What is being asked:
Can you pull out every line of text from the data below verbatim, leaving the pictures out of your answer?

:: Material shown ::

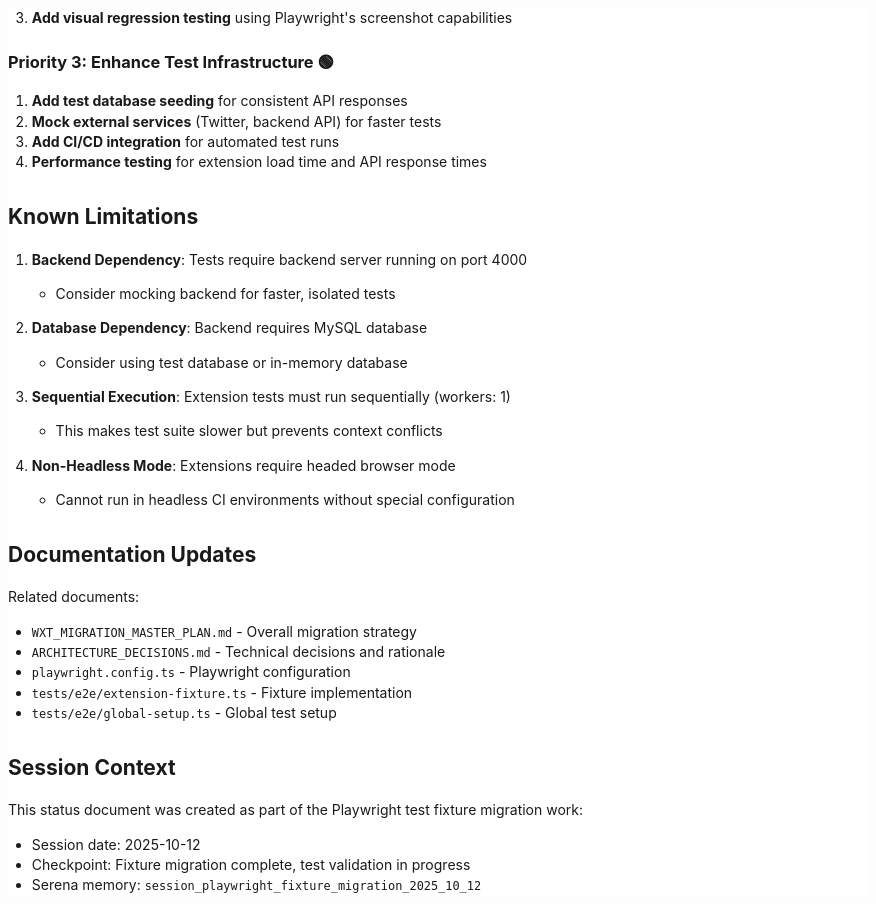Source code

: 3. **Add visual regression testing** using Playwright's screenshot capabilities

### Priority 3: Enhance Test Infrastructure 🟢

1. **Add test database seeding** for consistent API responses
2. **Mock external services** (Twitter, backend API) for faster tests
3. **Add CI/CD integration** for automated test runs
4. **Performance testing** for extension load time and API response times

## Known Limitations

1. **Backend Dependency**: Tests require backend server running on port 4000
   - Consider mocking backend for faster, isolated tests

2. **Database Dependency**: Backend requires MySQL database
   - Consider using test database or in-memory database

3. **Sequential Execution**: Extension tests must run sequentially (workers: 1)
   - This makes test suite slower but prevents context conflicts

4. **Non-Headless Mode**: Extensions require headed browser mode
   - Cannot run in headless CI environments without special configuration

## Documentation Updates

Related documents:
- `WXT_MIGRATION_MASTER_PLAN.md` - Overall migration strategy
- `ARCHITECTURE_DECISIONS.md` - Technical decisions and rationale
- `playwright.config.ts` - Playwright configuration
- `tests/e2e/extension-fixture.ts` - Fixture implementation
- `tests/e2e/global-setup.ts` - Global test setup

## Session Context

This status document was created as part of the Playwright test fixture migration work:
- Session date: 2025-10-12
- Checkpoint: Fixture migration complete, test validation in progress
- Serena memory: `session_playwright_fixture_migration_2025_10_12`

:::

Solution to the problem:
Source code

: 3. **Add visual regression testing** using Playwright's screenshot capabilities

### Priority 3: Enhance Test Infrastructure 🟢

1. **Add test database seeding** for consistent API responses
2. **Mock external services** (Twitter, backend API) for faster tests
3. **Add CI/CD integration** for automated test runs
4. **Performance testing** for extension load time and API response times

## Known Limitations

1. **Backend Dependency**: Tests require backend server running on port 4000
   - Consider mocking backend for faster, isolated tests

2. **Database Dependency**: Backend requires MySQL database
   - Consider using test database or in-memory database

3. **Sequential Execution**: Extension tests must run sequentially (workers: 1)
   - This makes test suite slower but prevents context conflicts

4. **Non-Headless Mode**: Extensions require headed browser mode
   - Cannot run in headless CI environments without special configuration

## Documentation Updates

Related documents:
- `WXT_MIGRATION_MASTER_PLAN.md` - Overall migration strategy
- `ARCHITECTURE_DECISIONS.md` - Technical decisions and rationale
- `playwright.config.ts` - Playwright configuration
- `tests/e2e/extension-fixture.ts` - Fixture implementation
- `tests/e2e/global-setup.ts` - Global test setup

## Session Context

This status document was created as part of the Playwright test fixture migration work:
- Session date: 2025-10-12
- Checkpoint: Fixture migration complete, test validation in progress
- Serena memory: `session_playwright_fixture_migration_2025_10_12`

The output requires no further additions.